THE TASK: Carry on the forum thread below about Michael Servetus and Calvin, picking up right after its last line.

TEXT SEGMENT:
= = = = =
# Can't find link on Servetus...



## LadyFlynt (May 28, 2005)

*Can\'t find link on Servetus...*

for the real story on Michael Servetus and Calvin....HELP?

[title edited for clarity]

[Edited on 5-29-2005 by Me Died Blue]


----------



## Me Died Blue (May 29, 2005)

One short but good treatment I have read is part of Loraine Boettner's essay on "Calvinism in History." The section on John Calvin can be found here, and he begins dealing with Servetus and the relationship of his death to Calvin about two-thirds into that secton. The whole essay is more than worth reading as well, as it is an excellent overview of the enormous influence of the Reformed faith throughout modern history in many nations. It can be found half-way down on this page.


----------



## LadyFlynt (May 29, 2005)

Thank you...someone tried to pull the "Calvin murdered Servetus" on me last night.


----------



## Scott Bushey (May 29, 2005)
= = = = =
RECORDED INFORMATION:

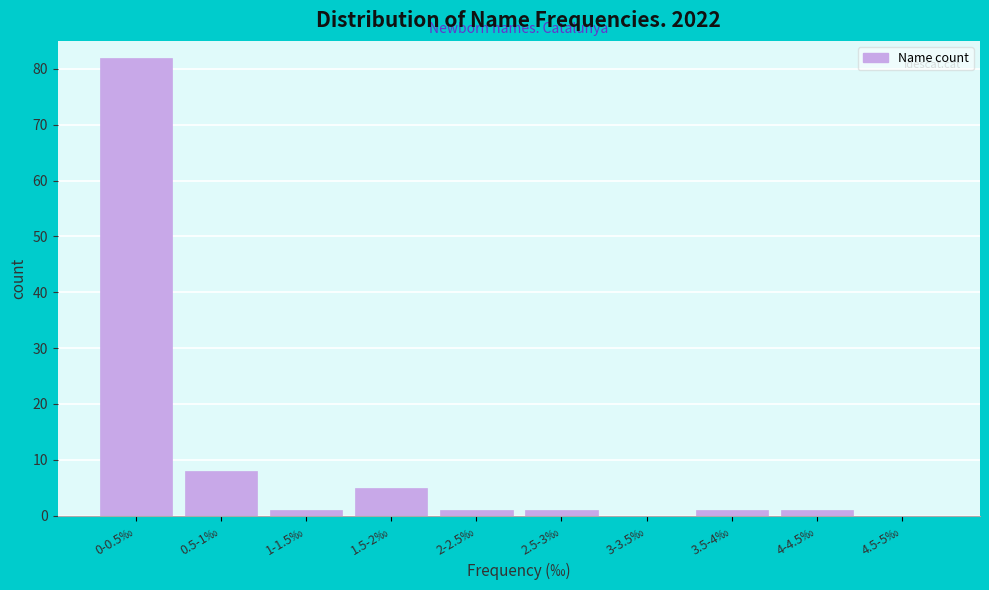

Reading left to right, what are all the values shown in this chart?

0-0.5‰=82	0.5-1‰=8	1-1.5‰=1	1.5-2‰=5	2-2.5‰=1	2.5-3‰=1	3-3.5‰=0	3.5-4‰=1	4-4.5‰=1	4.5-5‰=0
= = = = =
ANSWER TO THIS TASK:
Colleen,
Been there, done that! At the time, Servetus was under the law of the land and was in direct conflict with those laws. Remind them that David murdered Uriah. That both you and I have been angered by people and as Jesus Himself has said, this is akin to murder.


----------



## C. Matthew McMahon (May 29, 2005)

> _Originally posted by LadyFlynt_
> Thank you...someone tried to pull the "Calvin murdered Servetus" on me last night.



It was Calvin, in the study, with the lead pipe!

Tell people like that to "get a clue!"

[Edited on 5-30-2005 by webmaster]


----------



## rmwilliamsjr (May 29, 2005)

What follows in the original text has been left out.